The vote was a show of support for HSBC’s management, which had urged shareholders to vote no. It was announced by the bank’s chairman, Mark Tucker, at the annual shareholder meeting Friday in Birmingham, England.
The bank’s leaders have repeatedly rejected calls to separate its Hong Kong-based business, which accounts for nearly half of its revenue.
“Being global is how we generate a significant portion of our revenues and is central to our whole strategy,” Mr. Tucker said in a statement. “A restructuring or spinoff would mean that we lose this revenue as our bank would no longer have the connectivity which our customers value.”
With nearly $3 trillion in assets, HSBC is among the 10 largest global banks. And with one of the strongest presences in Asia of any Western lender, the firm is considered well positioned to benefit as China’s economy rebounds from pandemic lockdowns. The lender in recent years has sought to focus more on its Hong Kong and mainland China operations, including by moving to sell businesses in less important markets.
But to Ping An and some other investors, the bank has not done enough to bolster its China-facing businesses, and has instead siphoned off money from them to buttress slower-growing operations in the West. The insurer is also worried about the firm being hurt by geopolitical tensions between China and the West.

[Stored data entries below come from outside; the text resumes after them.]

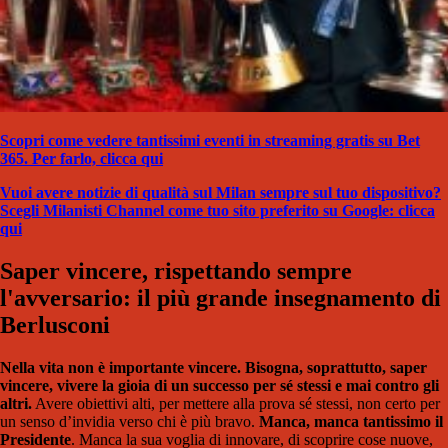
Scopri come vedere tantissimi eventi in streaming gratis su Bet
365. Per farlo, clicca qui
Vuoi avere notizie di qualità sul Milan sempre sul tuo dispositivo?
Scegli Milanisti Channel come tuo sito preferito su Google: clicca
qui
Saper vincere, rispettando sempre
l'avversario: il più grande insegnamento di
Berlusconi
Nella vita non è importante vincere. Bisogna, soprattutto, saper
vincere, vivere la gioia di un successo per sé stessi e mai contro gli
altri.
Avere obiettivi alti, per mettere alla prova sé stessi, non certo per
un senso d’invidia verso chi è più bravo.
Manca, manca tantissimo il
Presidente
. Manca la sua voglia di innovare, di scoprire cose nuove,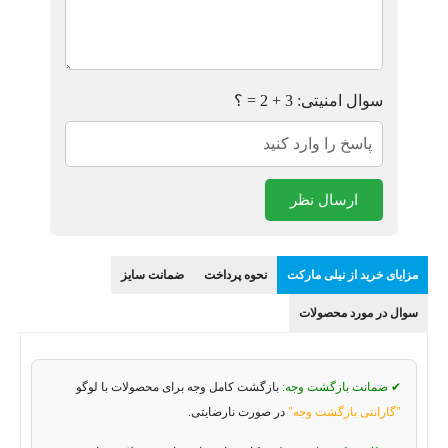
سوال امنیتی: 3 + 2 = ؟
ارسال نظر
مزایای خرید از نیلی مارکت
نحوه پرداخت
ضمانت سایز
سوال در مورد محصولات
✔ ضمانت بازگشت وجه:
بازگشت کامل وجه برای محصولات با لوگو
"گارانتی بازگشت وجه"
در صورت نارضایتی.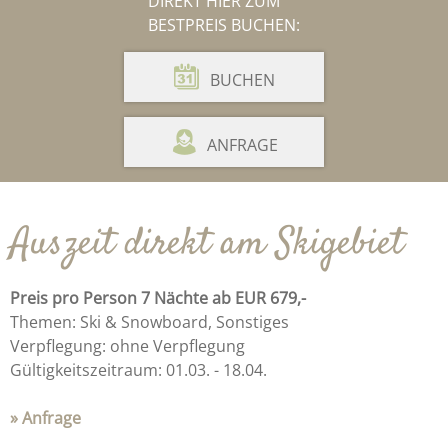
DIREKT HIER ZUM
BESTPREIS BUCHEN:
BUCHEN
ANFRAGE
Auszeit direkt am Skigebiet
Preis pro Person 7 Nächte ab EUR 679,-
Themen: Ski & Snowboard, Sonstiges
Verpflegung: ohne Verpflegung
Gültigkeitszeitraum: 01.03. - 18.04.
» Anfrage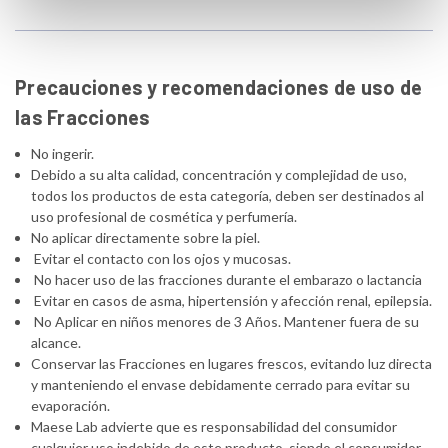
Precauciones y recomendaciones de uso de
las Fracciones
No ingerir.
Debido a su alta calidad, concentración y complejidad de uso,
todos los productos de esta categoría, deben ser destinados al
uso profesional de cosmética y perfumería.
No aplicar directamente sobre la piel.
Evitar el contacto con los ojos y mucosas.
No hacer uso de las fracciones durante el embarazo o lactancia
Evitar en casos de asma, hipertensión y afección renal, epilepsia.
No Aplicar en niños menores de 3 Años. Mantener fuera de su
alcance.
Conservar las Fracciones en lugares frescos, evitando luz directa
y manteniendo el envase debidamente cerrado para evitar su
evaporación.
Maese Lab advierte que es responsabilidad del consumidor
cualquier uso indebido de este producto, siendo el consumidor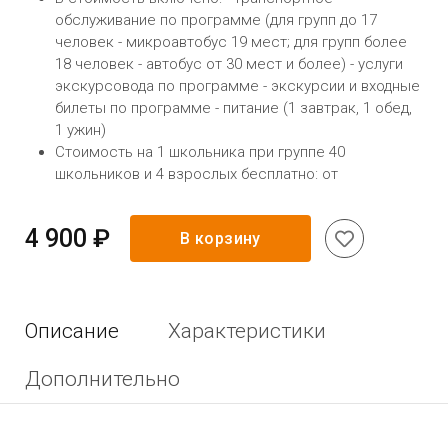
обслуживание по программе (для групп до 17
человек - микроавтобус 19 мест; для групп более
18 человек - автобус от 30 мест и более) - услуги
экскурсовода по программе - экскурсии и входные
билеты по программе - питание (1 завтрак, 1 обед,
1 ужин)
Стоимость на 1 школьника при группе 40
школьников и 4 взрослых бесплатно: от
4 900 ₽
В корзину
Описание
Характеристики
Дополнительно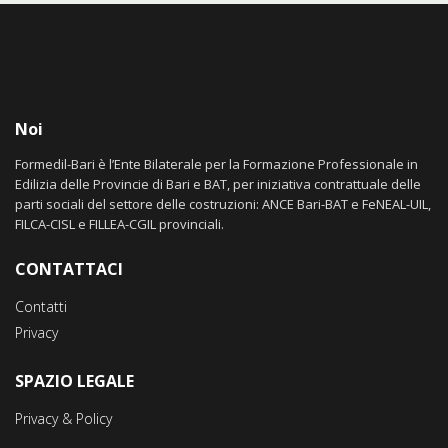
Noi
Formedil-Bari è l’Ente Bilaterale per la Formazione Professionale in
Edilizia delle Provincie di Bari e BAT, per iniziativa contrattuale delle
parti sociali del settore delle costruzioni: ANCE Bari-BAT e FeNEAL-UIL,
FILCA-CISL e FILLEA-CGIL provinciali.
CONTATTACI
Contatti
Privacy
SPAZIO LEGALE
Privacy & Policy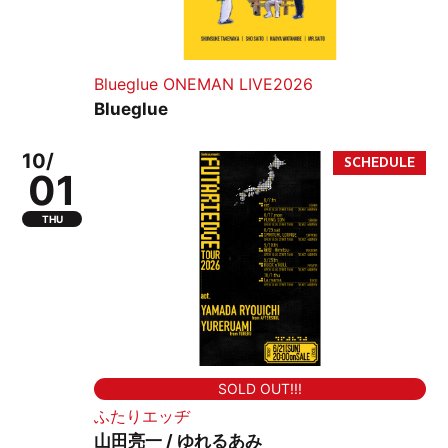
Blueglue ONEMAN LIVE2026
Blueglue
10/
01
THU
SOLD OUT!!!
ふたりエッヂ
山田亮一 / ゆれるあみ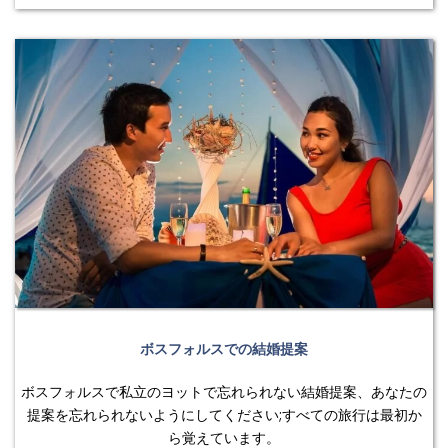
ボスフォルスでの結婚提案
ボスフォルスで私立のヨットで忘れられない結婚提案、あなたの
提案を忘れられないようにしてください;すべての旅行は最初か
ら覚えています。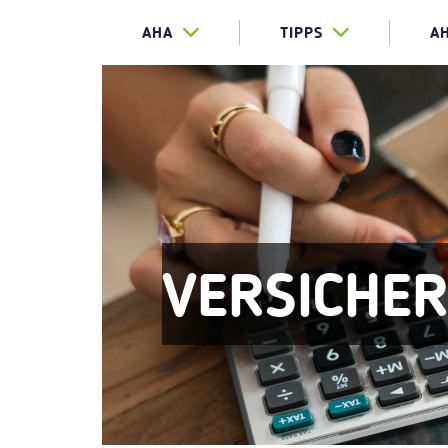
AHA
TIPPS
A
VERSICHE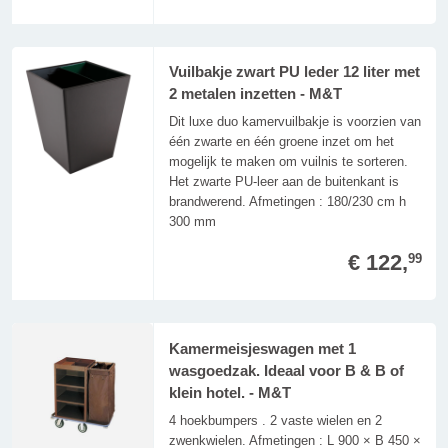
Vuilbakje zwart PU leder 12 liter met
2 metalen inzetten - M&T
Dit luxe duo kamervuilbakje is voorzien van
één zwarte en één groene inzet om het
mogelijk te maken om vuilnis te sorteren.
Het zwarte PU-leer aan de buitenkant is
brandwerend. Afmetingen : 180/230 cm h
300 mm
€ 122,
99
Kamermeisjeswagen met 1
wasgoedzak. Ideaal voor B & B of
klein hotel. - M&T
4 hoekbumpers . 2 vaste wielen en 2
zwenkwielen. Afmetingen : L 900 × B 450 ×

Over the past year, Ping An — a behemoth in its own right, as the world’s largest insurance firm — has privately and then publicly pressured HSBC to break off the Asian business in some way. Last month, it publicly backed shareholder initiatives that would force the firm to regularly review its global structure, as well as to return its dividend to prepandemic levels.
HSBC executives dismissed the initiatives as shortsighted and risky, and urged investors to reject them. They were supported by several proxy advisory firms, which counsel investors on how to vote in corporate elections and often have sway among shareholders.